Research and development (R&D) is one area in which job prospects are expected to remain strong. Major industry players are currently funding billions of dollars each year in R&D and are likely to continue doing so. Fierce competition forces automakers to produce cars packed with new technology, from amenities to safety features, one step above their rivals’ products. One major area of competition is in the development of hybrid electric vehicles (HEVs)—automobiles that combine an electric engine with internal combustion. Hybrids have better fuel economy and create lower pollution emissions than conventional vehicles. Honda and Toyota both have HEVs on the market, and American manufacturers have begun to introduce hybrid systems into their vehicles. R&D jobs will be mostly for engineers and scientists in the industry. Stricter air pollution laws are also spurring R&D to rethink how cars are powered.

Several major developments were unfolding as the industry approached the end of the decade. As SUVs and trucks exploded in popularity, Ford revealed plans to stop producing sedans such as the Fusion and Focus. One exception was the company's Ford Mustang muscle car. In 2018, Ford acquired Michigan Central Station, an 18-story office tower and train station in Detroit's Corktown neighborhood that would become a campus for developing and proving autonomous vehicles. In 2019, Ford and Volkswagen AG agreed to jointly develop medium-sized pickup trucks and commercial vans starting in 2022, and were exploring other potential partnerships focused on electric vehicles, autonomous vehicles, and mobility services. In 2019, General Motors was planning to introduce a ridesharing service powered by autonomous vehicles.

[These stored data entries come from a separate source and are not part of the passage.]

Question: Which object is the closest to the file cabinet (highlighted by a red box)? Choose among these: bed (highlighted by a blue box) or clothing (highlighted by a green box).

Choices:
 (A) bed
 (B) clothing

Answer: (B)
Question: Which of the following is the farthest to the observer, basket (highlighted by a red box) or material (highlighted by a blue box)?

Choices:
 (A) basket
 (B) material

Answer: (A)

The increased use of digital systems in automobiles, both under the hood and inside the cabin, has also resulted in a higher demand for electrical engineers and technicians. Electronics represents nearly 25 percent of vehicle production costs. Current and future digital/electronic technologies that will affect employment and careers include power train and safety systems, vehicle control systems, driver assistance products, and information and entertainment systems.

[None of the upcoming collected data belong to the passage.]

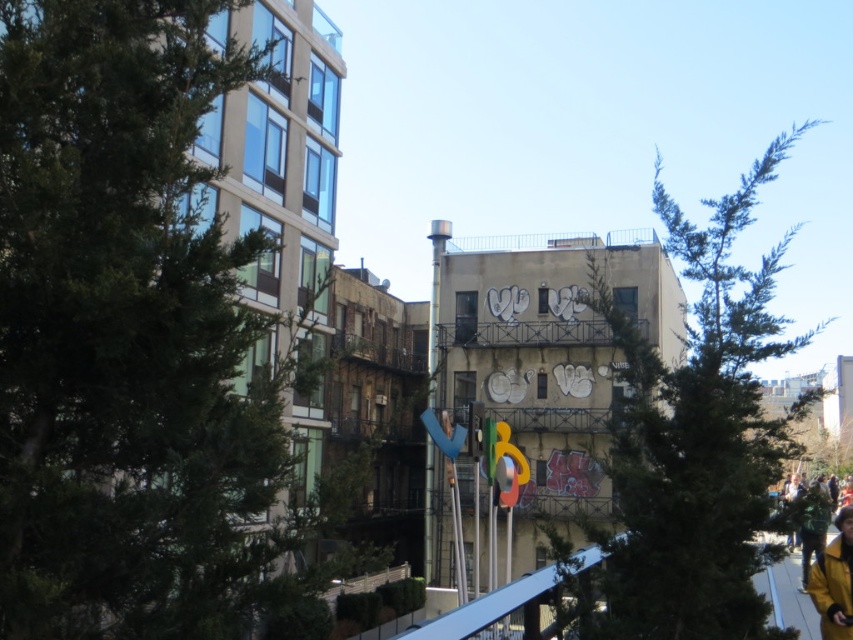
Based on the photo, does green matte tree at left have a larger size compared to yellow matte jacket at lower right?

Yes, green matte tree at left is bigger than yellow matte jacket at lower right.

Who is more distant from viewer, (288, 538) or (842, 552)?

Point (842, 552)

Between point (279, 403) and point (843, 637), which one is positioned in front?

Point (279, 403) is in front.

Find the location of a particular element. The width and height of the screenshot is (853, 640). green matte tree at left is located at coordinates (132, 339).

Is green needle-like tree at center bigger than yellow matte jacket at lower right?

Yes, green needle-like tree at center is bigger than yellow matte jacket at lower right.

Looking at this image, does green needle-like tree at center appear over yellow matte jacket at lower right?

Correct, green needle-like tree at center is located above yellow matte jacket at lower right.

Who is more distant from viewer, (x=706, y=348) or (x=845, y=540)?

Point (x=845, y=540)

The image size is (853, 640). In order to click on green needle-like tree at center in this screenshot , I will do `click(697, 440)`.

What do you see at coordinates (132, 339) in the screenshot? This screenshot has width=853, height=640. I see `green matte tree at left` at bounding box center [132, 339].

Is green matte tree at left below green needle-like tree at center?

Yes, green matte tree at left is below green needle-like tree at center.

Is point (137, 216) positioned before point (720, 356)?

Yes.

Locate an element on the screen. green matte tree at left is located at coordinates (132, 339).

The automotive industry is strongly affected by the health of the economy. A 10- to 20-percent change in employment from one year to the next is not unusual. Fuel prices have a major effect on automobile sales, and manufacturers struggle to adapt when prices are high. In general, there is less consumer demand for cars and trucks during economic recession, and manufacturers usually respond by firing or laying off workers.

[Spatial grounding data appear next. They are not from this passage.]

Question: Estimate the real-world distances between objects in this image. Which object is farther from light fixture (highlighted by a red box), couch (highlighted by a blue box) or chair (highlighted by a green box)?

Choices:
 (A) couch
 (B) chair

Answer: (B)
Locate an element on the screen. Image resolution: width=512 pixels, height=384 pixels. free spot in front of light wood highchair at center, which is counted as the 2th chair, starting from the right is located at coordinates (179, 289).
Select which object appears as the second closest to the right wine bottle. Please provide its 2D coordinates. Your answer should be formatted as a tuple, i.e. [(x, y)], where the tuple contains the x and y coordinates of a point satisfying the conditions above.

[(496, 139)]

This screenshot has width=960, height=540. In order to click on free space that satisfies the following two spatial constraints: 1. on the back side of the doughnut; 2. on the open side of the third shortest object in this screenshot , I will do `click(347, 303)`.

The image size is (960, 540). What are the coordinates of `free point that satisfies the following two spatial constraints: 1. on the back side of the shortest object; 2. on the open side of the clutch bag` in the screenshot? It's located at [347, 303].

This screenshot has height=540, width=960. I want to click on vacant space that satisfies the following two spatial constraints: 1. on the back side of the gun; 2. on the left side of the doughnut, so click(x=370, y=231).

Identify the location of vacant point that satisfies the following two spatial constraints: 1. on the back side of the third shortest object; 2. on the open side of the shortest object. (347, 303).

U.S. automakers were in cost-cutting mode during the late 2010s. Approximately $11.5 billion in marketing, sales, and engineering reductions were planned at Ford between 2019 and 2022. Additionally, in late 2018 General Motors was preparing to eliminate as many as 14,000 jobs around the world and close eight manufacturing facilities, including five in North America, as part of a $6 billion cost-cutting initiative that also included salary reductions for 15 percent of employees in North America.

The automotive manufacturing faced many serious challenges with the 2020 coronavirus pandemic and the resulting economic downturn. These challenges appeared at all levels of the manufacturing process, from limited production of vehicle parts in China to declining worker capital due to illness or social distancing restrictions to a precipitous drop in new vehicle sales. It will take at least several years for the automotive manufacturing industry to rebound to pre-pandemic levels, according to a report by Deloitte. Demand for new vehicles will eventually increase, but consumers, in the meantime, have turned to digital tools for a variety of their everyday purchases, and that may extend to buying vehicles. Automotive manufacturers will be "faced with the task of meeting an evolving set of expectations when it comes to the way in which consumers will engage with the sector." Some auto manufacturing companies have weathered the pandemic fairly well due to stable financial positions. "However, light vehicle manufacturing capacity utilization in the Americas alone is expected to remain below 75 percent through 2027." This could lead to more distressed assets across the manufacturing industry, causing an increase in mergers and acquisitions for consolidation.